It doesn’t matter whether you hate your job with a passion, or whether you have the best career in the world, that feeling of going back to work after a little time off still fills us with dread. It’s back to reality. It’s back to the daily routine. No more home time, no more holiday, no more freedom. The grindstone is waiting, and your nose has to be put right back on it.
No wonder we all get a little sad about the prospect of heading back to the office.
But guess what? There are ways to combat this terrible feeling and get straight back into the swing of things without too much distress…
Why Are You Feeling Like This?
That’s an important question. Ask yourself why you are feeling so down about going back to work, and you might get a surprising answer, but one that will help you make some decisions, and help you feel happier about things too.
It could just be that you’ve enjoyed your time off and the idea of having to go back to the office (or wherever) and get your brain in gear doesn’t appeal. And that’s perfectly normal. But a few hours – or even minutes – into your first day, and for the majority of people that’s all forgotten and you’ll wonder what you were worried about in the first place.
For some, however, it’s a deeper problem than simply enjoying a bit of freedom. Could there be something about your job (perhaps even the job itself) that you dislike enough to make you not want to go back at all? If this is more than just a form of the Sunday evening fear, it’s time to take stock. If you’re not enjoying your job, you might consider moving on. If not immediately, then at some point, once you’ve done all the sums and weighed up the pros and cons of it all. There is no point in going to work for eight (ish) hours a day if it’s not something you like. There are many forms of deathbed regrets, and working too hard in the wrong place ranks right up there at the top.
You might even consider starting your own business.
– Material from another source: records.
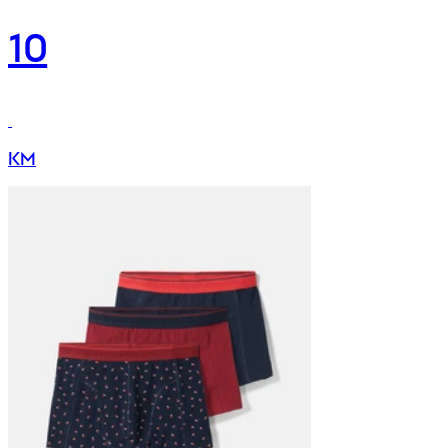
10
KM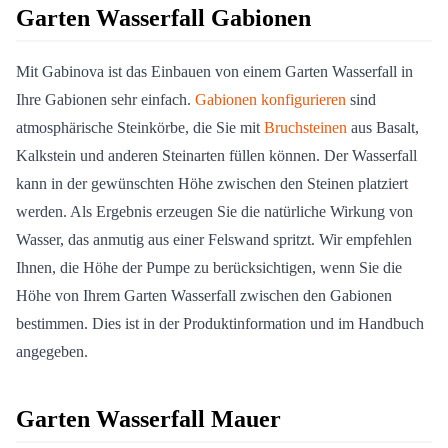
Garten Wasserfall Gabionen
Mit Gabinova ist das Einbauen von einem Garten Wasserfall in
Ihre Gabionen sehr einfach.
Gabionen konfigurieren
sind
atmosphärische Steinkörbe, die Sie mit
Bruchsteinen
aus Basalt,
Kalkstein und anderen Steinarten füllen können. Der Wasserfall
kann in der gewünschten Höhe zwischen den Steinen platziert
werden. Als Ergebnis erzeugen Sie die natürliche Wirkung von
Wasser, das anmutig aus einer Felswand spritzt. Wir empfehlen
Ihnen, die Höhe der Pumpe zu berücksichtigen, wenn Sie die
Höhe von Ihrem Garten Wasserfall zwischen den Gabionen
bestimmen. Dies ist in der Produktinformation und im Handbuch
angegeben.
Garten Wasserfall Mauer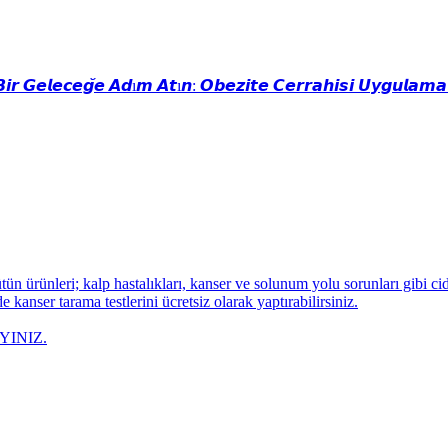
𝘽𝙞𝙧 𝙂𝙚𝙡𝙚𝙘𝙚𝙜̆𝙚 𝘼𝙙ı𝙢 𝘼𝙩ı𝙣: 𝙊𝙗𝙚𝙯𝙞𝙩𝙚 𝘾𝙚𝙧𝙧𝙖𝙝𝙞𝙨𝙞 𝙐𝙮𝙜𝙪𝙡𝙖𝙢𝙖 
n ürünleri; kalp hastalıkları, kanser ve solunum yolu sorunları gibi cidd
ser tarama testlerini ücretsiz olarak yaptırabilirsiniz.
AYINIZ.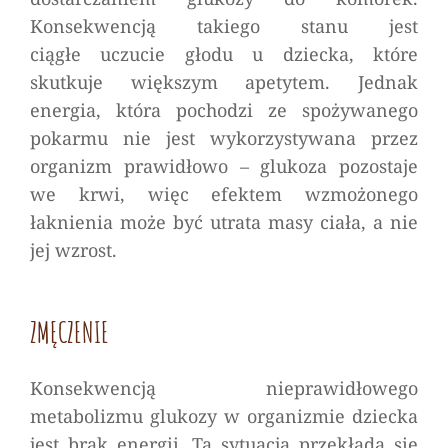
Konsekwencją takiego stanu jest
ciągłe uczucie głodu u dziecka, które
skutkuje większym apetytem. Jednak
energia, która pochodzi ze spożywanego
pokarmu nie jest wykorzystywana przez
organizm prawidłowo – glukoza pozostaje
we krwi, więc efektem wzmożonego
łaknienia może być utrata masy ciała, a nie
jej wzrost.
ZMĘCZENIE
Konsekwencją nieprawidłowego
metabolizmu glukozy w organizmie dziecka
jest brak energii. Ta sytuacja przekłada się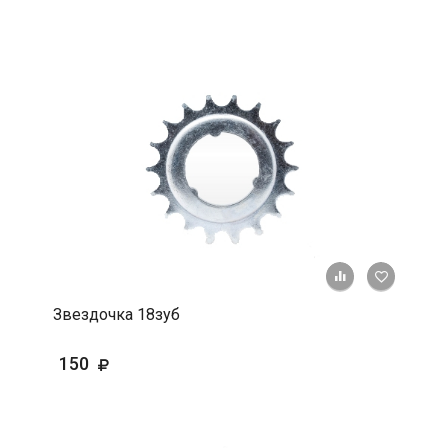
+ К срав
В 
Звездочка 18зуб
150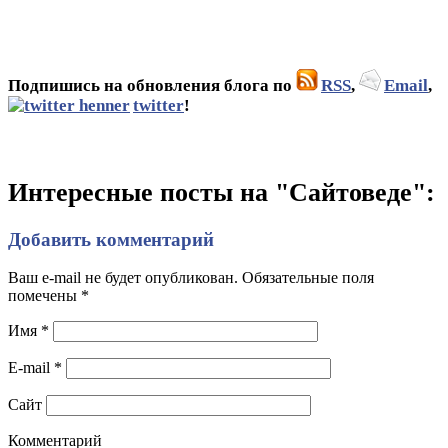
Подпишись на обновления блога по
RSS
,
Email
,
twitter
!
Интересные посты на "Сайтоведе":
Добавить комментарий
Ваш e-mail не будет опубликован. Обязательные поля
помечены
*
Имя
*
E-mail
*
Сайт
Комментарий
If it is one aspect of the job that is making you miserable, why not speak to your boss? They might be able to help, and it could turn out that it wasn’t such an issue after all once it’s out in the open.
Have You Made A Work Plan?
If the feeling of dread doesn’t dissipate after a little while, if it’s there every morning and you’re coming home more downhearted every day, you know what you need to do. Finding a new job isn’t something that can necessarily happen overnight, especially when you’ve got commitments and a family to provide for. So make a plan. Give yourself a time frame to get it completed by (three months is a good one – just long enough to feel comfortable, but short enough that you have to get on straight away). Create targets to meet along the way such as applying for a certain number of jobs each week, or tidying up your CV by a specific date. You might even want to invest in some evening classes to top up your skills.
Me, Me, Me
If your job isn’t the problem and you’re happy doing what you do, where you do it, and the people with whom you work, then it could be a problem within yourself. If you’re not feeling 100 percent, book an appointment with your GP and chat to them about what ails you. It could be a physical problem (lack of sleep, a weight issue, general aches and pains), or it could be a psychological one (anxiety, stress, depression, for example). Either way, it’s good to discuss these matters and hopefully do something about them once and for all. As soon as you fix your body and mind, everything else will fall into place.
And for those who are simply feeling a little run down, you need to schedule some me time. Book a fancy spa day, go for a long walk on your own, read a good book, watch a terrible movie, it doesn’t matter as long as you can relax and zone out for a while. When you come back down to the real world you’ll hopefully be feeling a whole lot better for it.